= Magine =

Cloud-based TV platform

Magine TV was a cloud-based TV platform that allowed broadcasters to deliver live and time-shifted content to users, as well as catch-up and on demand programming, across all devices, including tablets, phones, Smart TVs and computers. The service did not require any set top boxes, cards, or start-up or installation fees. Magine TV worked with broadcasters and premium content providers to provide free to air and Pay TV to a variety of devices.

== History ==
The business launched commercially in March 2013 in its native Sweden, and in Germany in April 2014, hosting some of the world's best known brands and channels, including Disney, Discovery, CNN International, BBC, Eurosport, National Geographic, Nickelodeon and the Cartoon Network, as well as local networks.

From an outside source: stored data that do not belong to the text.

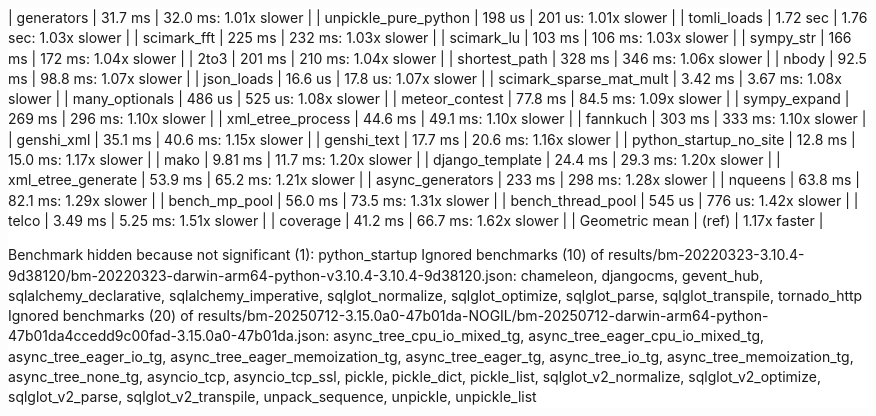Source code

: | generators                    | 31.7 ms                                                | 32.0 ms: 1.01x slower                                                 |
| unpickle_pure_python          | 198 us                                                 | 201 us: 1.01x slower                                                  |
| tomli_loads                   | 1.72 sec                                               | 1.76 sec: 1.03x slower                                                |
| scimark_fft                   | 225 ms                                                 | 232 ms: 1.03x slower                                                  |
| scimark_lu                    | 103 ms                                                 | 106 ms: 1.03x slower                                                  |
| sympy_str                     | 166 ms                                                 | 172 ms: 1.04x slower                                                  |
| 2to3                          | 201 ms                                                 | 210 ms: 1.04x slower                                                  |
| shortest_path                 | 328 ms                                                 | 346 ms: 1.06x slower                                                  |
| nbody                         | 92.5 ms                                                | 98.8 ms: 1.07x slower                                                 |
| json_loads                    | 16.6 us                                                | 17.8 us: 1.07x slower                                                 |
| scimark_sparse_mat_mult       | 3.42 ms                                                | 3.67 ms: 1.08x slower                                                 |
| many_optionals                | 486 us                                                 | 525 us: 1.08x slower                                                  |
| meteor_contest                | 77.8 ms                                                | 84.5 ms: 1.09x slower                                                 |
| sympy_expand                  | 269 ms                                                 | 296 ms: 1.10x slower                                                  |
| xml_etree_process             | 44.6 ms                                                | 49.1 ms: 1.10x slower                                                 |
| fannkuch                      | 303 ms                                                 | 333 ms: 1.10x slower                                                  |
| genshi_xml                    | 35.1 ms                                                | 40.6 ms: 1.15x slower                                                 |
| genshi_text                   | 17.7 ms                                                | 20.6 ms: 1.16x slower                                                 |
| python_startup_no_site        | 12.8 ms                                                | 15.0 ms: 1.17x slower                                                 |
| mako                          | 9.81 ms                                                | 11.7 ms: 1.20x slower                                                 |
| django_template               | 24.4 ms                                                | 29.3 ms: 1.20x slower                                                 |
| xml_etree_generate            | 53.9 ms                                                | 65.2 ms: 1.21x slower                                                 |
| async_generators              | 233 ms                                                 | 298 ms: 1.28x slower                                                  |
| nqueens                       | 63.8 ms                                                | 82.1 ms: 1.29x slower                                                 |
| bench_mp_pool                 | 56.0 ms                                                | 73.5 ms: 1.31x slower                                                 |
| bench_thread_pool             | 545 us                                                 | 776 us: 1.42x slower                                                  |
| telco                         | 3.49 ms                                                | 5.25 ms: 1.51x slower                                                 |
| coverage                      | 41.2 ms                                                | 66.7 ms: 1.62x slower                                                 |
| Geometric mean                | (ref)                                                  | 1.17x faster                                                          |

Benchmark hidden because not significant (1): python_startup
Ignored benchmarks (10) of results/bm-20220323-3.10.4-9d38120/bm-20220323-darwin-arm64-python-v3.10.4-3.10.4-9d38120.json: chameleon, djangocms, gevent_hub, sqlalchemy_declarative, sqlalchemy_imperative, sqlglot_normalize, sqlglot_optimize, sqlglot_parse, sqlglot_transpile, tornado_http
Ignored benchmarks (20) of results/bm-20250712-3.15.0a0-47b01da-NOGIL/bm-20250712-darwin-arm64-python-47b01da4ccedd9c00fad-3.15.0a0-47b01da.json: async_tree_cpu_io_mixed_tg, async_tree_eager_cpu_io_mixed_tg, async_tree_eager_io_tg, async_tree_eager_memoization_tg, async_tree_eager_tg, async_tree_io_tg, async_tree_memoization_tg, async_tree_none_tg, asyncio_tcp, asyncio_tcp_ssl, pickle, pickle_dict, pickle_list, sqlglot_v2_normalize, sqlglot_v2_optimize, sqlglot_v2_parse, sqlglot_v2_transpile, unpack_sequence, unpickle, unpickle_list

A Beta version was rolled out in Spain (July 2013) with broadcasters relevant to the territory, and a commercial launch set to follow. In July 2013, Magine closed a $19 million Series A funding round with a group of undisclosed Swedish and international investors.

In October 2013, Magine TV announced an agreement with leading international TV manufacturers: LG Electronics, Panasonic, and TP Vision (for Philips TV). The Magine app would be available on all Smart TVs produced by these manufacturers in key European territories from early 2014. In the same month, Magine was listed as one of Stockholm's hottest start-ups in WIRED Magazine.

On January 28, 2019, Magine TV terminated its streaming services to focus on business-to-business strategies, such as MaginePro. The business-to-consumer streaming platform was sold to Zattoo.